As of January 1st, 2020, the Ohio Department of Health’s new Sewage Treatment System Rules went into effect.
Anyone planning on purchasing a lot, or building on a lot, should have the site evaluated early in the process. Sewage system designs are based on site specific soil characteristics to protect ground and surface water resources, protect residents from exposure to sewage-borne disease, and reduce system failure in the future. The size, design, and cost of installing a sewage treatment system vary depending on depth to seasonal water table or bedrock, slope, soil texture, and permeability. Not all lots can be developed and served by an on-lot sewage treatment system. Limiting factors like flood plains, saturated soils, excessive slopes can make system design impossible or impractical.
A complete Site Evaluation Application including all supplemental documentation must be submitted prior to a site inspection. We recommend you contact the Health Department to discuss the building application process and requirements.
A Small Flow On-Site Sewage Treatment System is a system other than a household sewage treatment system, that treats not more than 1,000 gallons of sewage per day. The system also must not require a national pollutant discharge elimination system (NPDES) permit issued under ORC section 6111.03. Examples of SFOSTS are: Vacation rental cabins, a dwelling and an ancillary building both served by an SFOSTS where the ancillary building may be open to the public and is used by more than the residents of the dwelling, two dwellings, including arrangements such as a dwelling and a detached garage with living space, and a dwelling with a home business that may be open to the public and generates sewage in excess of the daily design flow or waste strength for an HSTS, and has no wastewater other than sewage going to the SFOSTS. See the Small Flows Site Evaluation Application or contact the Health Department with more questions.
If splitting off land, and any portion is going to be less than 20 acres, the Health Department must evaluate the well and septic systems on the property prior to plat approval. To find out more about the Health Department requirements for a land split inspection, please see the Land Split Flow Chart or contact the Health Department during normal business hours.
Questions regarding Planning Commission may be directed to Curtis Yount at 937-547-7381.
If requested, the Darke County Health Department will inspect the septic system and well of a property. It is not a requirement by the Health Department to have the system inspected; however, many lending institutions require such an inspection. If you are completing an inspection through the Health Department, then you must fulfill all requirements of the Health Department.
To find out more about the requirements of a home sale/refinance inspection, please see the Home Sale & Refinance Application or contact the Health Department during normal business hours.
If you are adding onto or remodeling your home you may be required to complete a septic inspection prior to obtaining your building permit. If the addition involves a bedroom, bathroom or anything that requires a plumbing permit, you are required to have the septic system evaluated.
To find out more about the requirements of the room addition/remodel inspection, please see the Home Remodel Application or contact the Health Department during normal business hours.

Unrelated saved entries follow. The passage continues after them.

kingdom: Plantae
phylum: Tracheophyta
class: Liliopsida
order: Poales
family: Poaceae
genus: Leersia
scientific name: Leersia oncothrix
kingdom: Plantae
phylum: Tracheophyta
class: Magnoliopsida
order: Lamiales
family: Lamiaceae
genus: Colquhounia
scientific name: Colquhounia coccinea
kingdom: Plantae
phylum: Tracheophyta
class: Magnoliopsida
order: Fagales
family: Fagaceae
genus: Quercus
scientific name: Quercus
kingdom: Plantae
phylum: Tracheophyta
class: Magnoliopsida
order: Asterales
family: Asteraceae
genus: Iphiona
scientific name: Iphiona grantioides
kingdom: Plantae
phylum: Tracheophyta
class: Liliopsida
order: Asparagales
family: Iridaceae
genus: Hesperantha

Existing Homes with existing systems: If you are adding on or placing a new home on your existing lot, you may need to have your septic system evaluated to determine if it is an adequate size and working properly. If you are experiencing trouble with an existing system, it may be necessary to evaluate the system to determine what corrective action may be needed. The Health Department has sewage records for existing systems since 1953 and are able to provide a copy to the homeowner. You may fill out the Sewage Repair Replacement Application to have your system evaluated.